§ **Work to complete**:
In the forming processes index, what typical LDR range does deep drawing have?

Forming Processes — Family Index

Plastic deformation of metal (and some polymers/composites) into a useful shape, without removing material. Covers bulk-forming (rolling, forging, extrusion, drawing) where the entire workpiece volume is deformed, and sheet-forming (blanking, bending, deep drawing, stretch, hydroform, spin, incremental, roll-form) where deformation is concentrated in a thin starting blank. Adjacent processes — powder metallurgy and MIM — are included because they share the press-and-die infrastructure and compete for the same parts.

1. At a glance

Bulk forming (3D billet → 3D part):

  • Rolling — slab/strip/plate/foil; thread rolling
  • Forging — open-die, closed-die (impression), precision/near-net-shape, isothermal, ring rolling
  • Extrusion — direct, indirect, hydrostatic; metal and polymer
  • Drawing — wire drawing, tube drawing (sink/mandrel/plug); deep drawing crosses into sheet

Sheet forming (2D blank → 3D shell):

  • Blanking, piercing, fine-blanking — shearing operations
  • Bending — V/U/wipe air-bend, bottoming, coining; press brake and tube bend
  • Deep drawing — cup/can shells; LDR 2.0–2.4 typical
  • Stretch forming — biaxial tension over form-block; aero skins
  • Hydroforming — sheet (fluid-cell) and tube (internal pressure + axial feed)
  • Rubber-pad / Guerin — urethane pad replaces female die
  • Superplastic forming (SPF) — slow, very-high-strain Ti and Al at elevated T
  • Incremental sheet forming (ISF) — CNC stylus, low-volume / prototype
  • Spinning, shear-forming, flow-forming — axisymmetric over a mandrel
  • Roll-forming — continuous progressive bending through tandem roll stands

Thermal regime — hot working (above the recrystallization temperature, ~0.6 T_m; low flow stress, no strain hardening, oxidized surface); warm working (intermediate; reduced load + better finish); cold working (below recrystallization; strain hardening, best dimensional + surface, highest tool load).

§ **Data excerpt**:

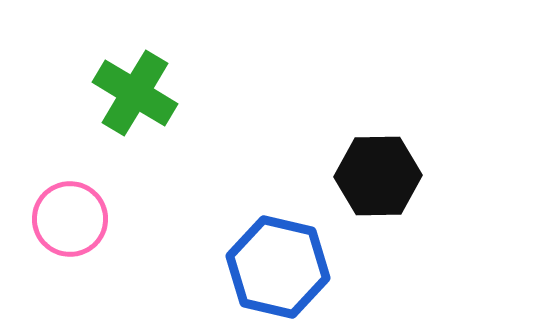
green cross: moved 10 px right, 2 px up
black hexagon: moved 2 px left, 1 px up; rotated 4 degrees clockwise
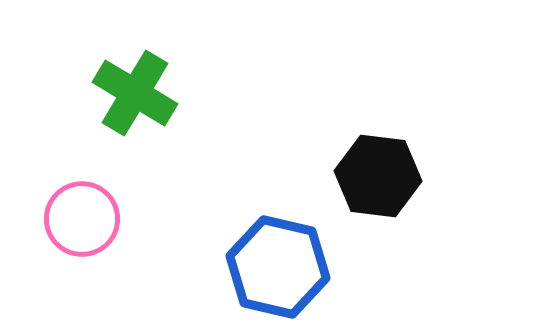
black hexagon: rotated 8 degrees clockwise
pink circle: moved 12 px right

§ **Response**:
2.0–2.4